PVA's port field in search request makes it not NAT/firewall friendly

EmilioPeJu commented 1 month ago

I would like to report a use-case that has problems with PVA, and though the problem is more a protocol-related problem, I couldn't find an issues page for just the protocol (not a specific implementation), so I assumed this was the best place to do it.

The use-case is running a container with a PVA server and exposing 5075-5067 to the host, this expose mechanism usually involves some NATing, if we send a search request from the host, it starts as: 127.0.0.1:49155 -> 127.0.0.1:5076 with payload specifying Port: 49155 The network plug-in converts that into something like: 172.20.255.250:33851 -> 172.20.255.250:5076 with payload specifying Port: 49155 and then, the PVA server tries to respond to port 49155 instead of the NAT-ed one (33851). Because the network plug-in doesn't know anything about that port, it fails and obtains a ICMP destination unreachable message. Please keep in mind this is not only container-specific, this will be a problems for any NAT or firewall doing something similar.

FYI: @coretl and @gilesknap

EmilioPeJu commented 1 month ago

A possible solution for this is changing the PVA protocol to have a special value for the port field (say 0) which the server would interpret as "answer to the port in the UDP header", this is something that is already done for the address, i.e. address 0.0.0.0 indicates the server to answer to the IP in the header.

mdavidsaver commented 1 month ago

The handoff from UDP to TCP is a feature of both CA and PVA protocols. I don't think there is any getting around the fact that UDP and TCP port numbers are in effect different namespaces.

One place where this is possible is in the case of search over TCP. When there are only TCP port numbers involved a special (0) value would make sense. I think the main complication would be in coordinating a minor protocol version increment. Existing clients do not recognize zero as special, and would blindly try to connect to port zero.

@kasemir fyi.

EmilioPeJu commented 1 month ago

Hi @mdavidsaver and sorry I didn't express myself properly. I wasn't talking about handoff from UDP to TCP, I was referring only to the search request and reply, all happening fully using UDP... there is a big difference between CA and PVA in that PVA specifies the port in which the search requester (or client) wants to receive the search reply. To be more specific, PVA spec document defines a search request as:

struct searchRequest {
  int searchSequenceID;
  byte flags;
  byte[3] reserved;
  byte[16] responseAddress;
  short responsePort;
  string[] protocols;
  struct {
    int searchInstanceID;
    string channelName;
  } channels[];
  };

The field this issue is about is responsePort, I cannot think of a case in which it is useful.
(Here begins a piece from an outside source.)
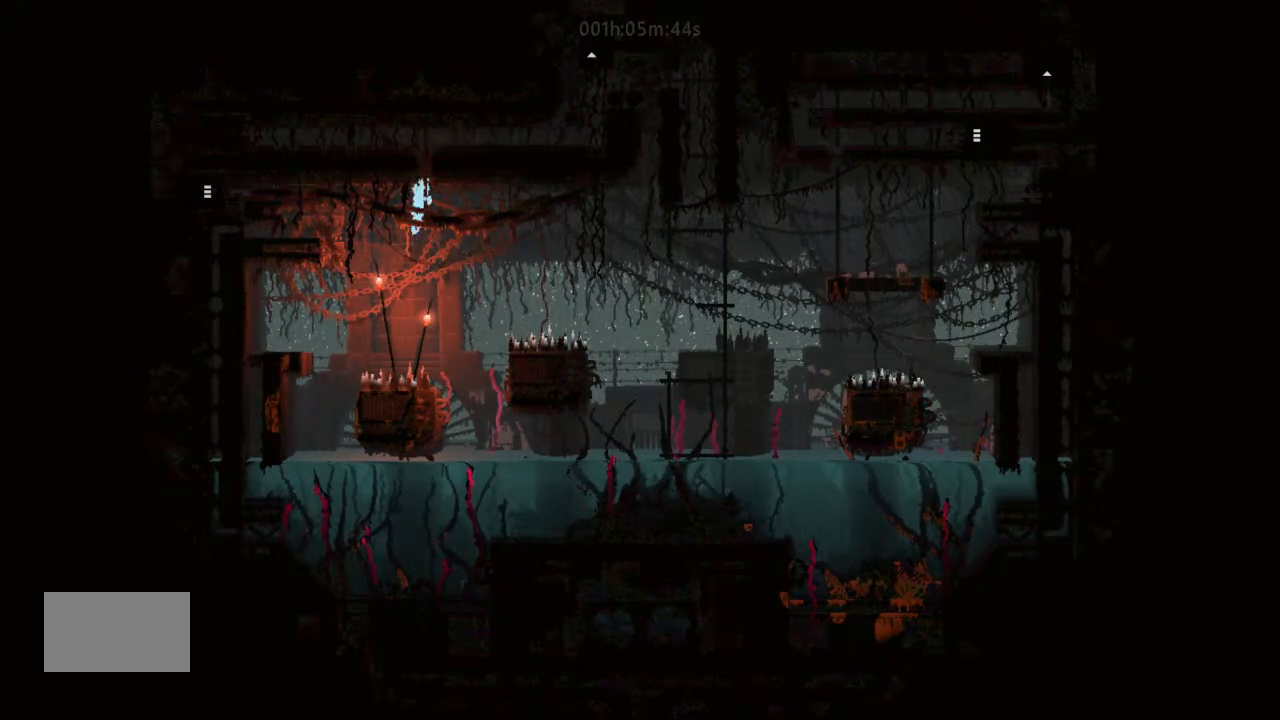
{"keys": [], "events": [[166, "down", "down"], [266, "down", "up"]]}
The same applies to responseAddress but in my traffic capture I can see it is ignored and just set to 0.0.0.0 (actually the IPv6 representation of it). Those two fields make even less sense if the search request is sent over TCP.

mdavidsaver commented 1 month ago

The field this issue is about is responsePort

Ah. So this a duplicate of #159?

I agree that allowing these indirect replies is a bad design. PVXS and core.pva servers do what may be done compatibly to be friendly to stateful firewalls matching request with reply. This does not cover NAT though. Fully eliminating this misfeature would require a protocol version increment. Possible, but tedious enough that it hasn't happened so far.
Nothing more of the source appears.